Other voices shouting but I could not stop, could not turn, He is there and He is too strong for me, I feel Him within me and the rage burns through my eyes, He has come at last, o come to me, come to me—
“ Aidan!”
A flash of crimson light; then nothing.
Gradually I heard voices again, and wind. It was the wind that told me I was not hallucinating. I blinked and sat up groggily, groping to feel the bump where I had knocked myself unconscious. Jane and Miss Scarlet squatted a few feet away, staring at me with drawn faces. Behind them the sambar munched upon some purple thistles.
“Aidan!” Jane exclaimed. “What happened? Are you all right?”
I rubbed my forehead, grimacing. “I think so,” I said. Miss Scarlet twittered in relief and ran to my side.
“Oh, poor Wendy,” she cried, her words tumbling back to the Zoologist before I could stop her. “She’s been so overworked, Jane, Toby won’t listen when I—”
“ She?” Jane Alopex stood, dead leaves falling from where they’d stuck to her breeches. “ She?”
Miss Scarlet gasped and covered her mouth with her paws, then drew up her skirts to hide her face.
Jane stared at me in amazement. Before I could move she jumped beside me, grabbed my shirt, and tore it open. I recovered myself in time to slap her and yank my shirt closed; but not before she had seen beneath it. She collapsed back onto her haunches and cursed so loudly that the sambar started, looking over its shoulder with mild questioning eyes.
“Sweet mother of us all! It’s you they’re after.”
“Don’t hurt her, Jane,” begged Miss Scarlet, running to Jane and throwing herself upon her. “Please, please—”
Jane didn’t move, only continued to look at me in astonishment. I stood a few feet off with my hands clenched at my sides.
“ She couldn’t hurt me!” I sneered. To prove it I shut my eyes, drawing up those last images once more, the Boy ghastly white and laughing, that rush of ecstatic pleasure and terror as He turns to me—
“No, Jane!”
Abruptly I was knocked down again. I grunted, opening my eyes to see Jane straddling my chest, holding her pistol like a bludgeon. I hissed in disappointment: had she broken my concentration, or was I losing control of the thread that bound me to Him, subject now only to His whims and desires and not my own?
“Tell me your name,” Jane ordered. She nudged my cheek with the butt of her pistol. “Your real name.”
I twisted to see Miss Scarlet plucking at Jane’s sleeve. She gazed at me. Then, suddenly defeated, she fell back and clasped her paws.

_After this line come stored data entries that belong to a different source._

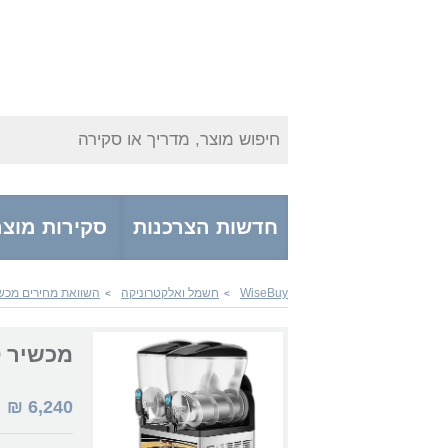
חיפוש מוצר, מדריך או סקירה
חדשות הצרכנות
סקירות מוצר
WiseBuy
חשמל ואלקטרוניקה
השוואת מחירים מכש
>
>
מכשיר Havaya X300
6,240
₪
|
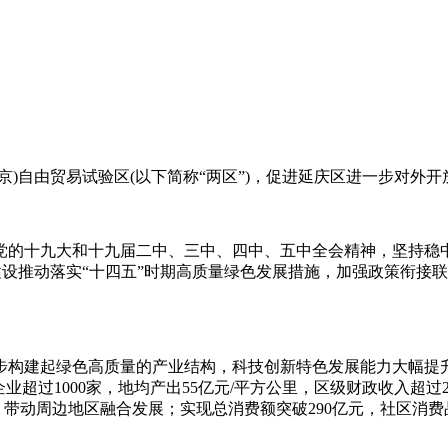
自由贸易试验区(以下简称“两区”)，促进延庆区进一步对外
的十九大和十九届二中、三中、四中、五中全会精神，坚持稳中
”建设推动落实“十四五”时期高质量绿色发展措施，加强政策衔
构建起绿色高质量的产业结构，科技创新特色发展能力大幅提升
业超过1000家，地均产出55亿元/平方公里，区级财政收入超过
，带动周边地区融合发展；实现总消费额突破290亿元，社区消费品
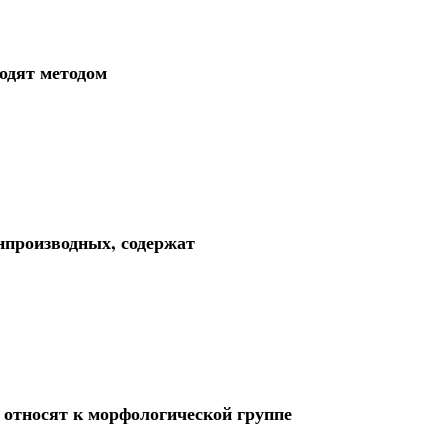
одят методом
нпроизводных, содержат
, относят к морфологической группе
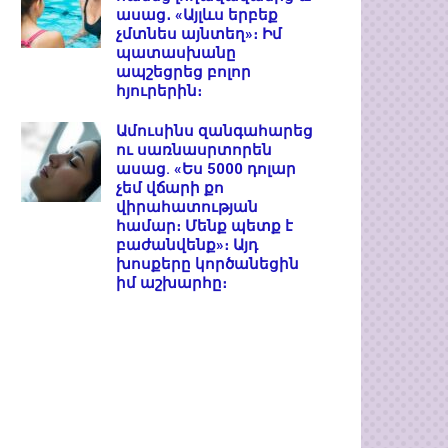
ասաց․ «Այլևս երբեք
չմտնես այնտեղ»։ Իմ
պատասխանը
ապշեցրեց բոլոր
հյուրերին։
Ամուսինս զանգահարեց
ու սառնասրտորեն
ասաց. «Ես 5000 դոլար
չեմ վճարի քո
վիրահատության
համար։ Մենք պետք է
բաժանվենք»։ Այդ
խոսքերը կործանեցին
իմ աշխարհը։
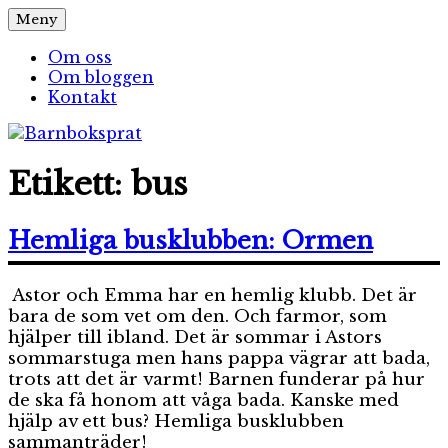
Hoppa
Meny
Barnboksprat
– en blogg om barnböcker
till
innehåll
Om oss
Om bloggen
Kontakt
Etikett:
bus
Hemliga busklubben: Ormen
Astor och Emma har en hemlig klubb. Det är
bara de som vet om den. Och farmor, som
hjälper till ibland. Det är sommar i Astors
sommarstuga men hans pappa vägrar att bada,
trots att det är varmt! Barnen funderar på hur
de ska få honom att våga bada. Kanske med
hjälp av ett bus? Hemliga busklubben
sammanträder!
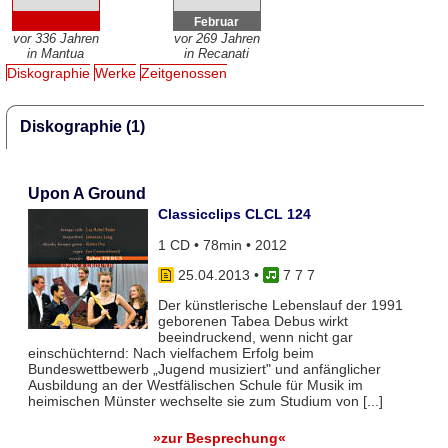
Februar
vor 336 Jahren
vor 269 Jahren
in Mantua
in Recanati
Diskographie
Werke
Zeitgenossen
Diskographie (1)
Upon A Ground
Classicclips CLCL 124
1 CD • 78min • 2012
25.04.2013
•
7 7 7
Der künstlerische Lebenslauf der 1991
geborenen Tabea Debus wirkt
beeindruckend, wenn nicht gar
einschüchternd: Nach vielfachem Erfolg beim
Bundeswettbewerb „Jugend musiziert" und anfänglicher
Ausbildung an der Westfälischen Schule für Musik im
heimischen Münster wechselte sie zum Studium von [...]
»zur Besprechung«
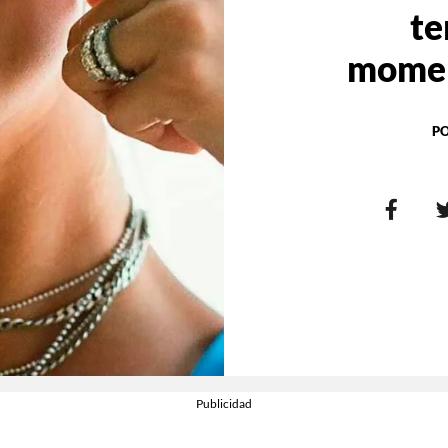
te
momen
P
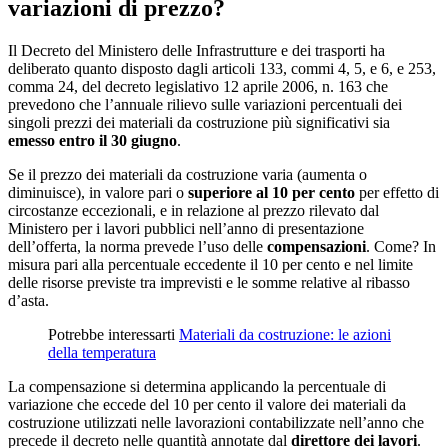
variazioni di prezzo?
Il Decreto del Ministero delle Infrastrutture e dei trasporti ha
deliberato quanto disposto dagli articoli 133, commi 4, 5, e 6, e 253,
comma 24, del decreto legislativo 12 aprile 2006, n. 163 che
prevedono che l’annuale rilievo sulle variazioni percentuali dei
singoli prezzi dei materiali da costruzione più significativi sia
emesso entro il 30 giugno
.
Se il prezzo dei materiali da costruzione varia (aumenta o
diminuisce), in valore pari o
superiore al 10 per cento
per effetto di
circostanze eccezionali, e in relazione al prezzo rilevato dal
Ministero per i lavori pubblici nell’anno di presentazione
dell’offerta, la norma prevede l’uso delle
compensazioni
. Come? In
misura pari alla percentuale eccedente il 10 per cento e nel limite
delle risorse previste tra imprevisti e le somme relative al ribasso
d’asta.
Potrebbe interessarti
Materiali da costruzione: le azioni
della temperatura
La compensazione si determina applicando la percentuale di
variazione che eccede del 10 per cento il valore dei materiali da
costruzione utilizzati nelle lavorazioni contabilizzate nell’anno che
precede il decreto nelle quantità annotate dal
direttore dei lavori
.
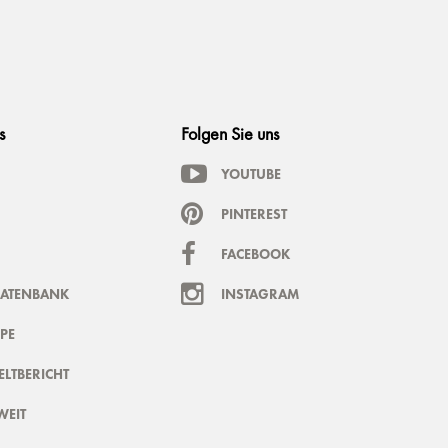
s
Folgen Sie uns
YOUTUBE
PINTEREST
FACEBOOK
DATENBANK
INSTAGRAM
PE
LTBERICHT
WEIT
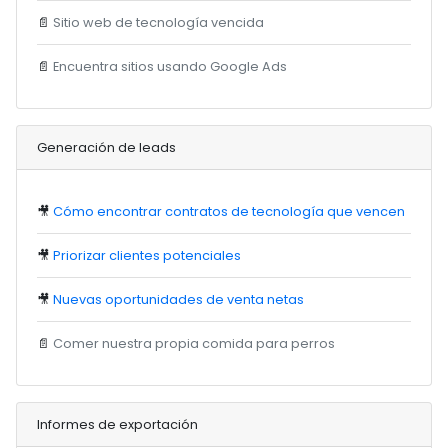
📄
Sitio web de tecnología vencida
📄
Encuentra sitios usando Google Ads
Generación de leads
🎥
Cómo encontrar contratos de tecnología que vencen
🎥
Priorizar clientes potenciales
🎥
Nuevas oportunidades de venta netas
📄
Comer nuestra propia comida para perros
Informes de exportación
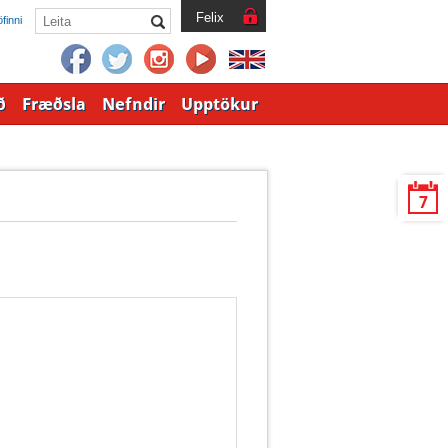
Leit:
Felix
finni
ð
Fræðsla
Nefndir
Upptökur
7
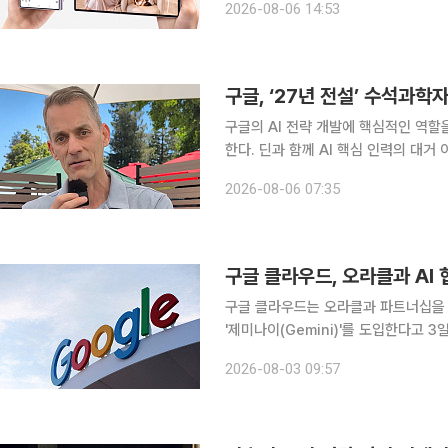
2026-08-06 14:53
고 있다. 다음 달 애플의 첫 폴더블폰
구글, ‘27년 전설’ 수석과학
구글의 AI 전략 개발에 핵심적인 역할
한다. 딘과 함께 AI 핵심 인력의 대거
로 보인다. 5일(현지시간) 블룸버그통신에 따르면 순다르 피차이 구글 최고경영자(CEO)는 이날 엑
2026-08-06 07:35
스(X·옛 트위터)에서 AI 개발 사업부
구글 클라우드, 오라클과 AI
구글 클라우드는 오라클과 파트너십을 
'제미나이(Gemini)'를 도입한다고 3일 밝혔다. 양사는 기존에도 오라클 클
(OCI) 엔터프라이즈 AI를 통해 제
2026-08-03 09:57
리케이션용 '오라클 AI 에이전트 스튜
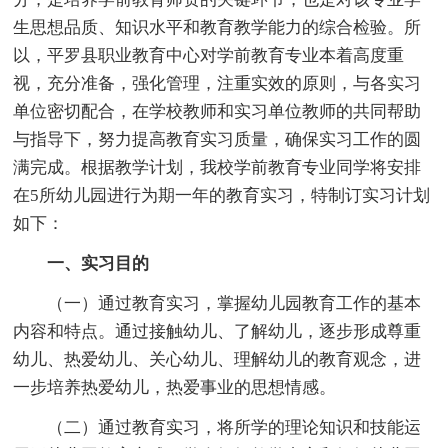
生思想品质、知识水平和教育教学能力的综合检验。所
以，平罗县职业教育中心对学前教育专业本着高度重
视，充分准备，强化管理，注重实效的原则，与各实习
单位密切配合，在学校教师和实习单位教师的共同帮助
与指导下，努力提高教育实习质量，确保实习工作的圆
满完成。根据教学计划，我校学前教育专业同学将安排
在5所幼儿园进行为期一年的教育实习，特制订实习计划
如下：
一、实习目的
（一）通过教育实习，掌握幼儿园教育工作的基本
内容和特点。通过接触幼儿、了解幼儿，逐步形成尊重
幼儿、热爱幼儿、关心幼儿、理解幼儿的教育观念，进
一步培养热爱幼儿，热爱事业的思想情感。
（二）通过教育实习，将所学的理论知识和技能运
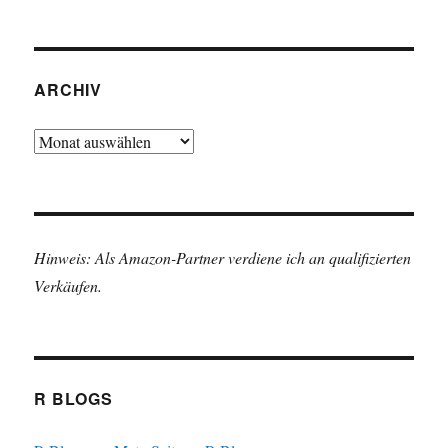
ARCHIV
Archiv
Hinweis: Als Amazon-Partner verdiene ich an qualifizierten
Verkäufen.
R BLOGS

I turned back to Jane and recited, “I am Wendy Wanders, Subject 117, neurologically augmented empath specializing in emotive engram therapy.” As I spat the last word I shoved Jane from my chest and sat up. We glared at each other across the grass.
“Oh, stop, please, ” Miss Scarlet pleaded. She knelt beside Jane, a small pathetic creature in crinoline and lace. Jane let out her breath in a long frustrated sigh, then stuck her pistol back into her pocket.
“All right. But tell me—”
We did. Or rather, Miss Scarlet did, embellishing my tale so that even I held my breath at certain points, and wondered had it really all been so dramatic—the horrifying tenure at HEL , followed by dangerous flight and pursuit and finally success with Toby Rhymer’s Players, not forgetting my bosom friendship with that acclaimed thespian Miss Scarlet Pan?